Caregiver as Bad off as Care Recipient
I am sole caregiver for my husband for going on about six years now. My husband has become partially disabled from cervical surgery rendering him unable to move his head and shoulders which is painful and incapacitating in and of itself.
Then a few years ago he was diagnosed with Parkinson’s disease and is on the meds for that as well as an antidepressant, pain med, and xanax.
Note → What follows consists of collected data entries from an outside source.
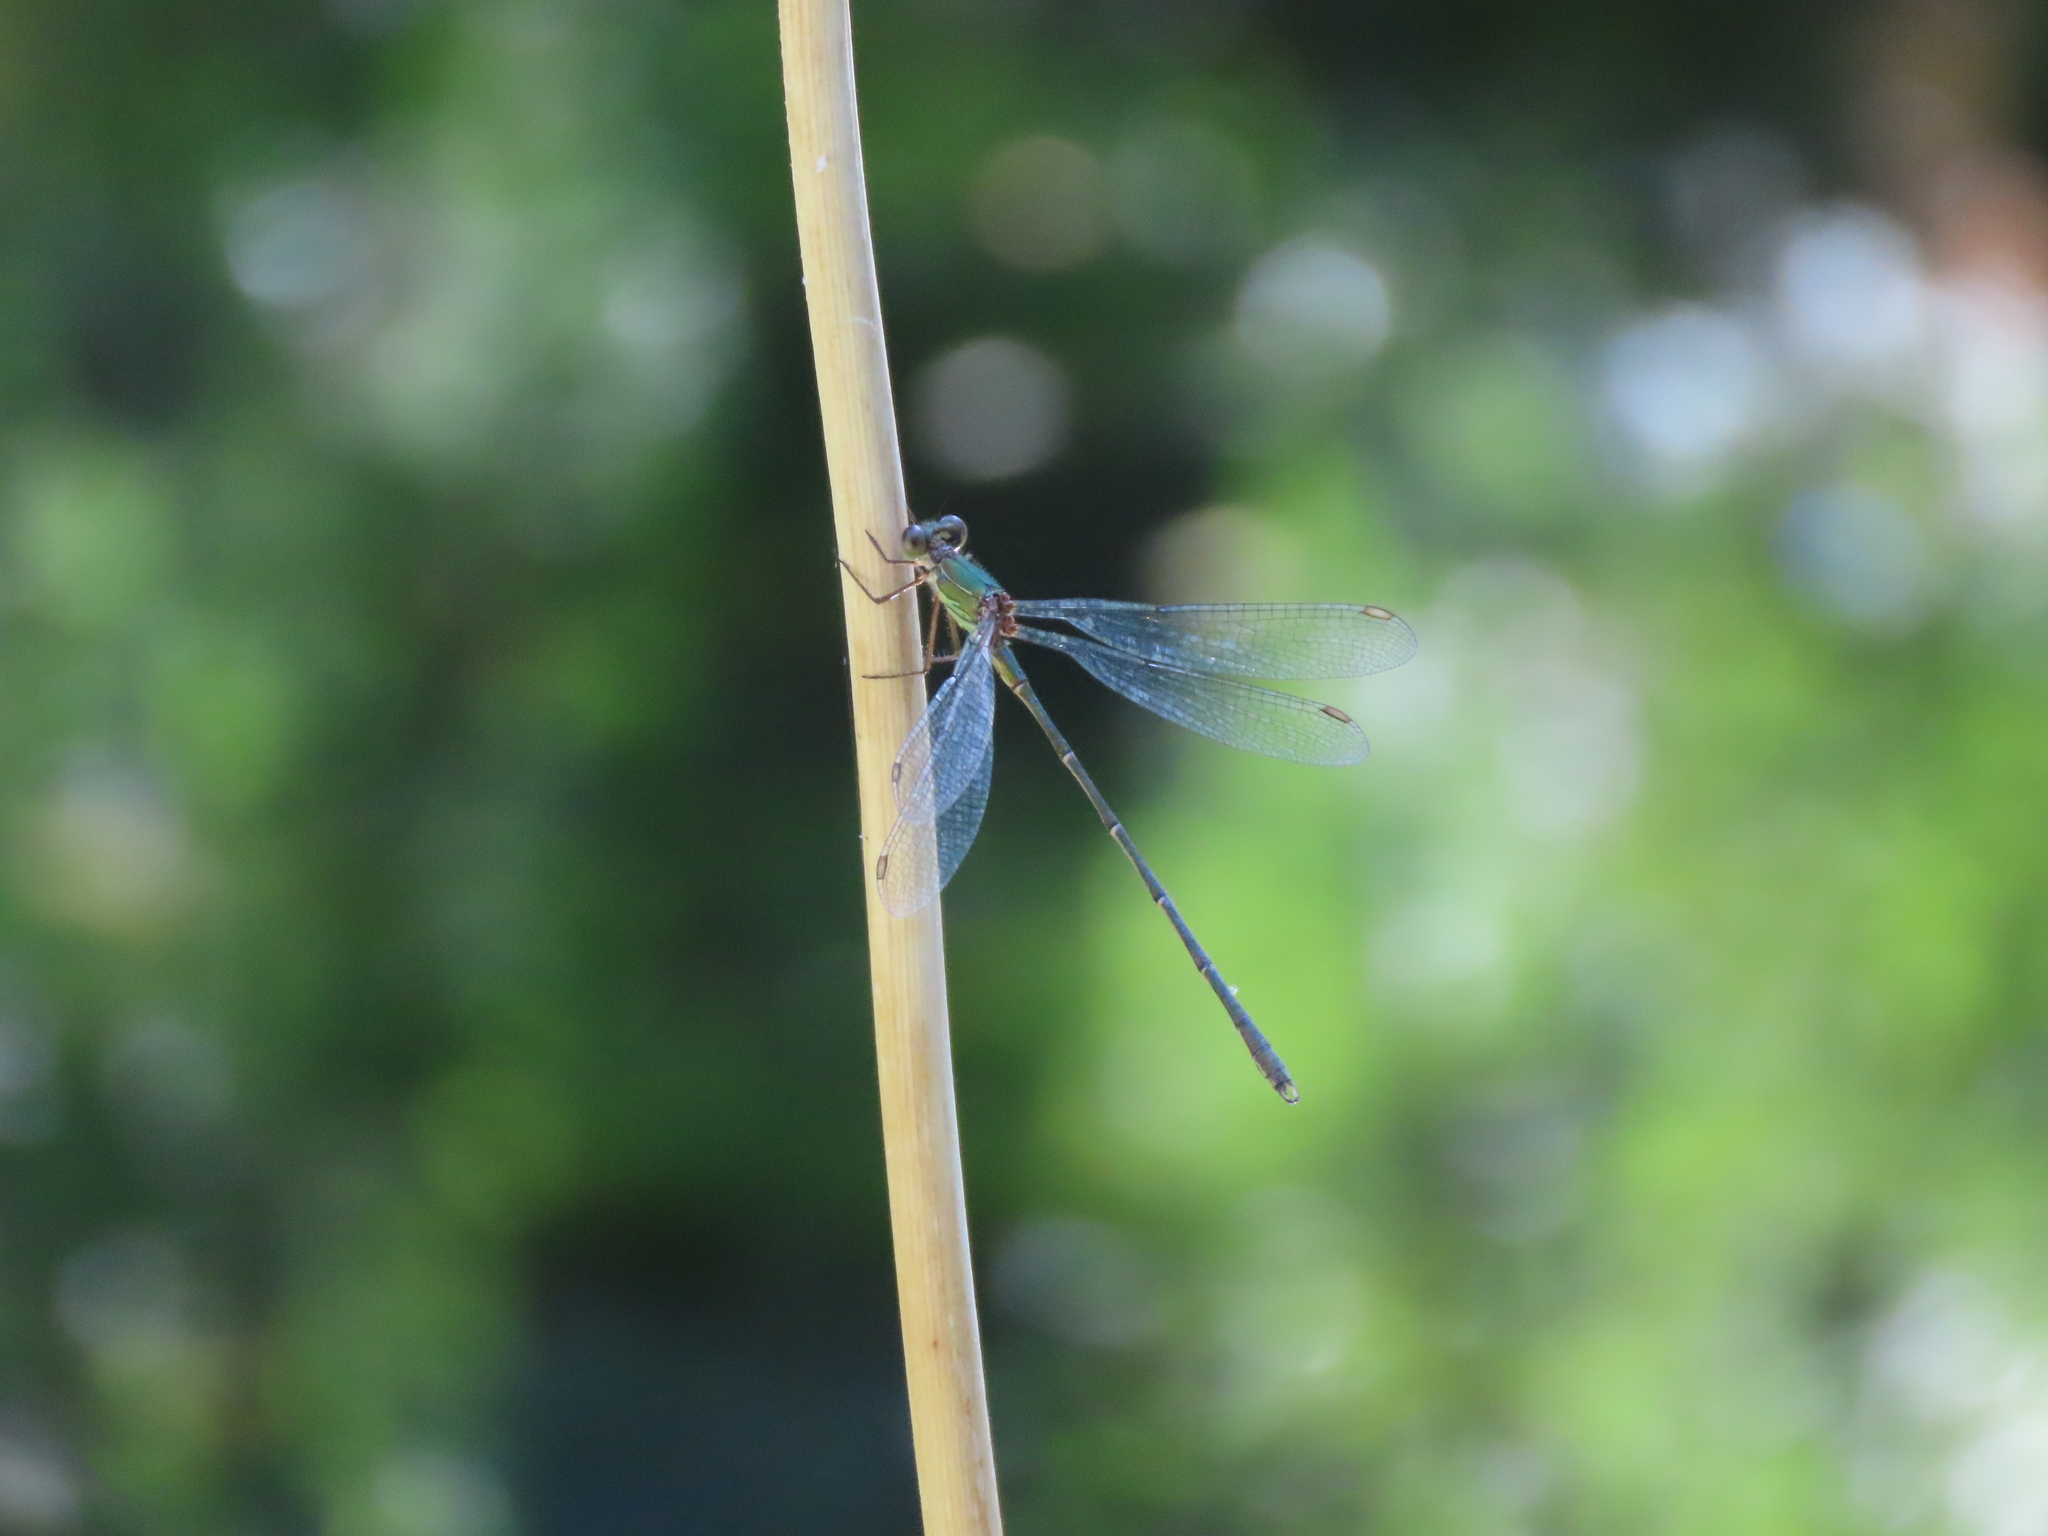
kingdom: Animalia
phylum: Arthropoda
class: Insecta
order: Odonata
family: Lestidae
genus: Chalcolestes
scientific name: Chalcolestes viridis
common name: Green emerald damselfly
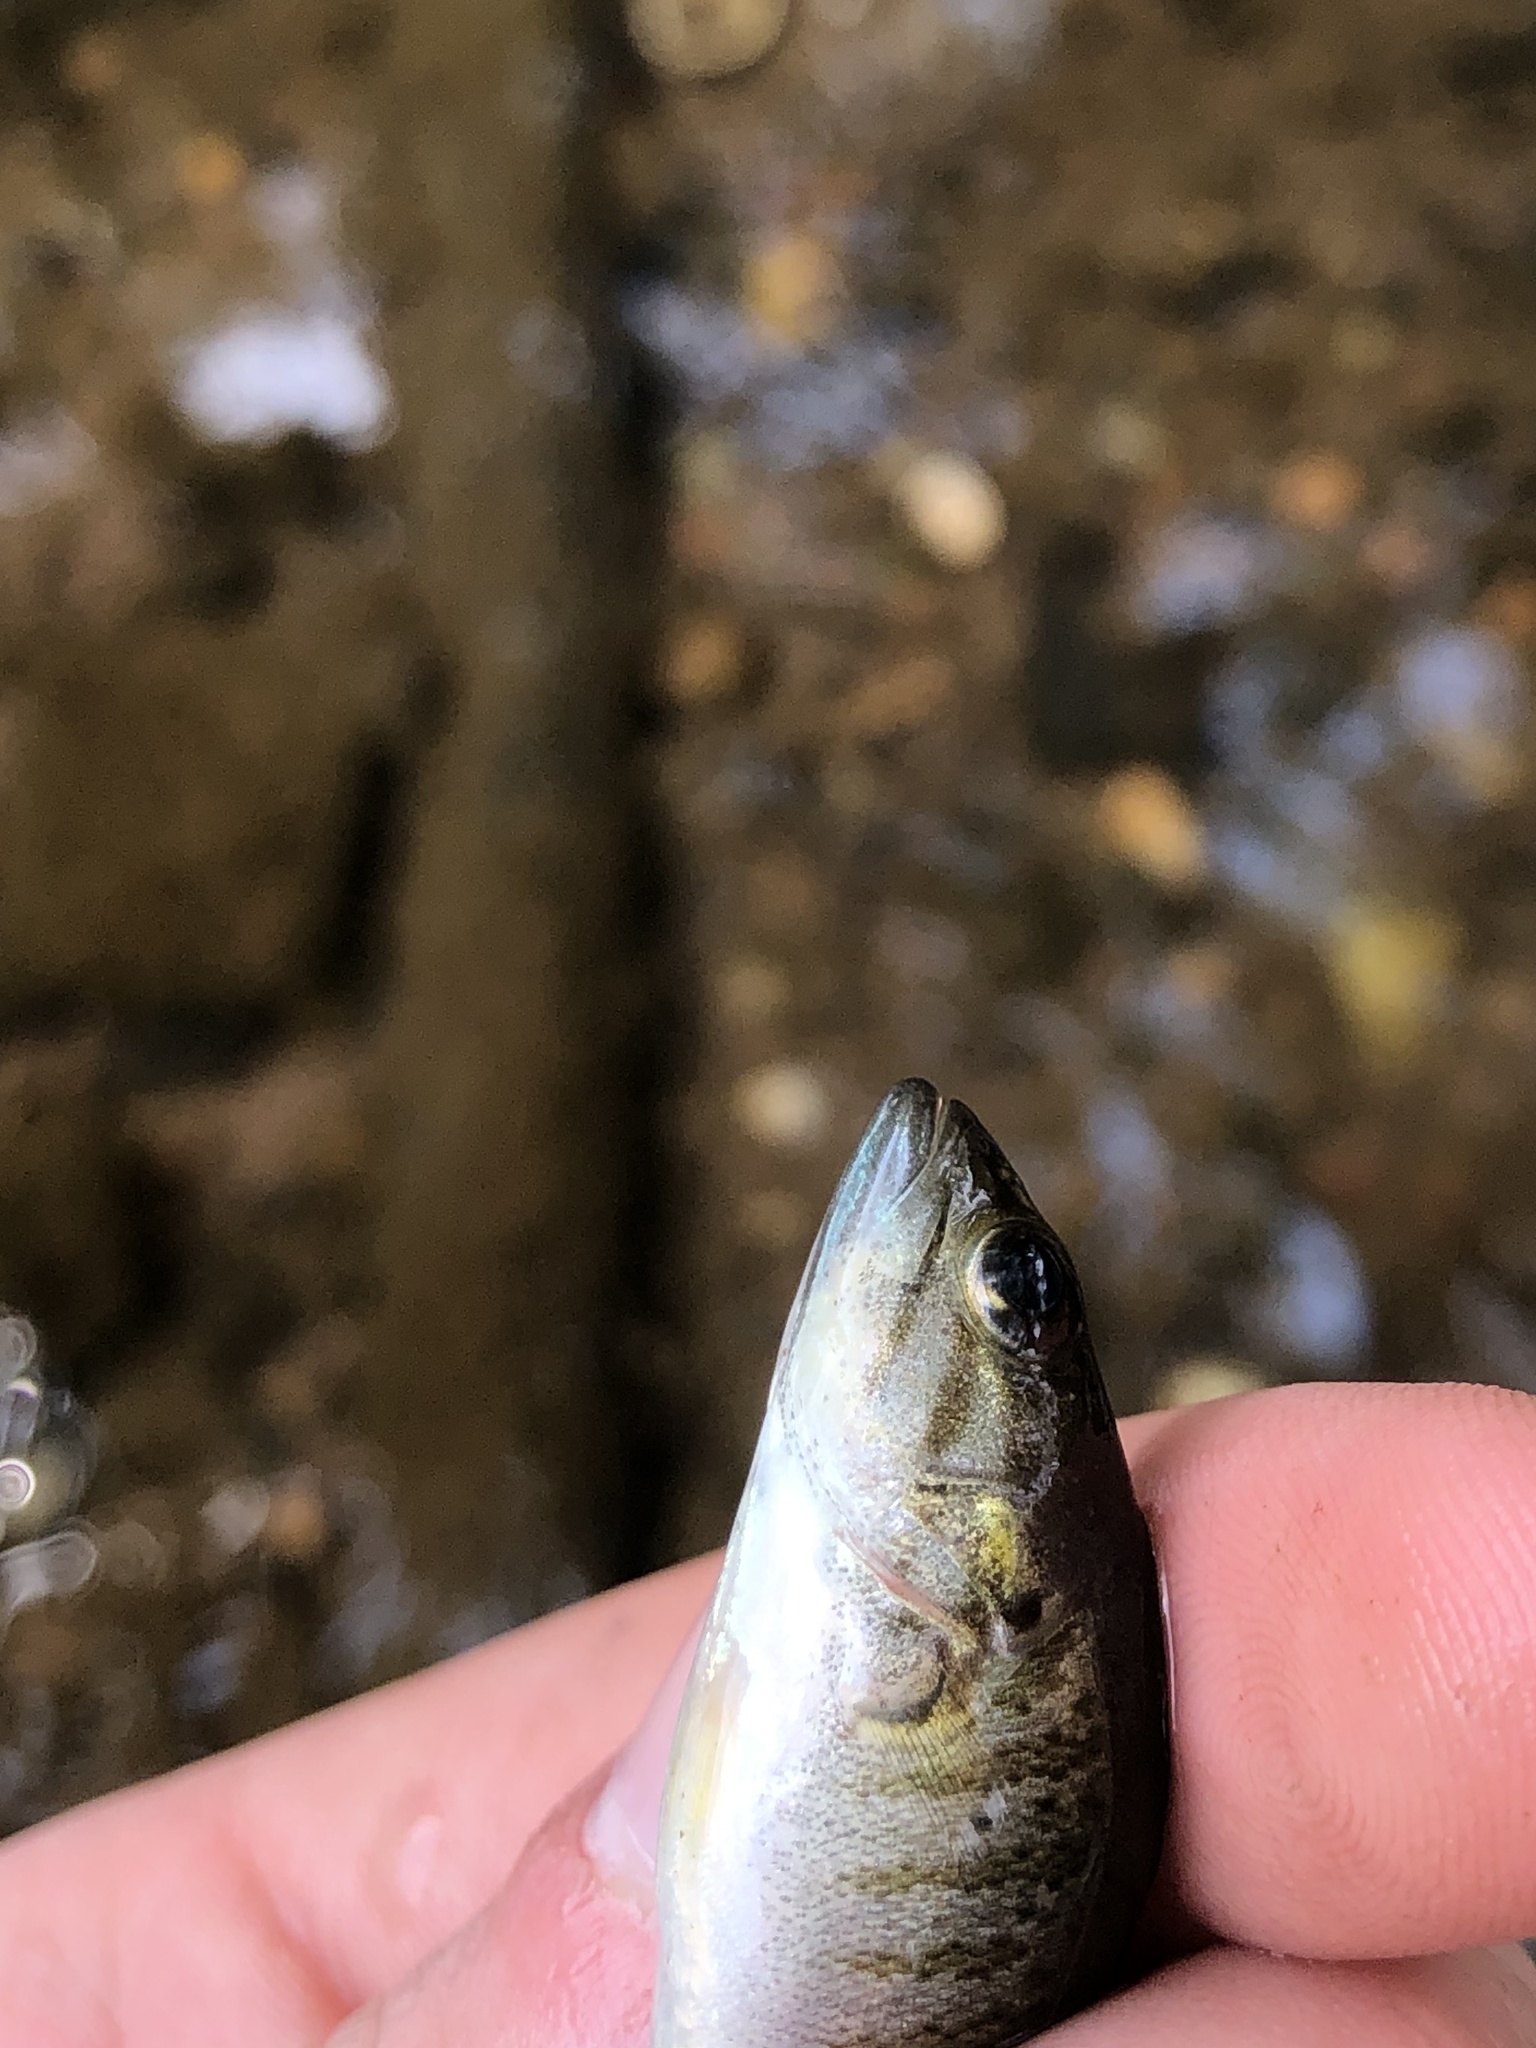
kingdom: Animalia
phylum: Chordata
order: Perciformes
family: Centrarchidae
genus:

So in addition to his health problems he is not motivated to help himself or do the things his doctors say he must do to have any quality of life at all.
About 25 years ago I was diagnosed with severe clinical depression and have been treated by a physician who has tried me on a plethora of antidepressants, but finally settling on two for the past four years — a mood stabalizer and Effexor.
However since my husband’s partial disability my depression is deepening as well as my frustration at having 95% of all duties and responsibilities on my shoulders — which I have been capable of doing throughout all of our marriage (20 years) and having all responsibility on my shoulders, which I’ve always been capable of.
Though I’ve done my best to hang in there my mental health is deteriorating even more because his own family within 20 miles of us refuses to help. That has torn me apart in and of itself. My own family lives 980 miles away so they cannot help. I can’t even take time off to go see my family.
My most effective coping option is solitude. I am not a highly social person so solitude is my air, my way of coping but he can’t seem to handle himself being alone and this has been his nature his whole life. I have always been independent. My needs are not taken seriously.
While ultimately I know I’m responsible for my own health I really do not know where to turn to get that help. Divorce has been suggested but that should have happened before he became so disabled. It would now feel as abandonment in his time of need. We have always been oil/water but able to work through that before now when he was not so incapacitated.
My world revolves around him and his needs but I can’t take care of my own needs without adding more medication which is not the healthy solution for me.
Bottom line it’s practically impossible for us to keep hanging in there. I often feel the need to run away or I feel suicidal but I don’t think I would take that step. As to the future I really do not know. He is 71 and I am 67.
My needs are as critical as his but I have no where to turn. I’m amazed at all the stories of caregiver depression but all the coping options seem to be geared toward the person getting the caregiving and scarcely any realistic options for the caregiver who needs caregiving him or herself. Our pain isn’t visible as someone crippled or with obvious physical evidence.
We are not wealthy but we would not qualify for financial aid for an assisted living home. This catch-22 will sooner or later destroy both of us and I am sure there are many more out there in this same painfully impossible situation. With all the caregiving awareness out there, nothing I have researched seems to address our situation.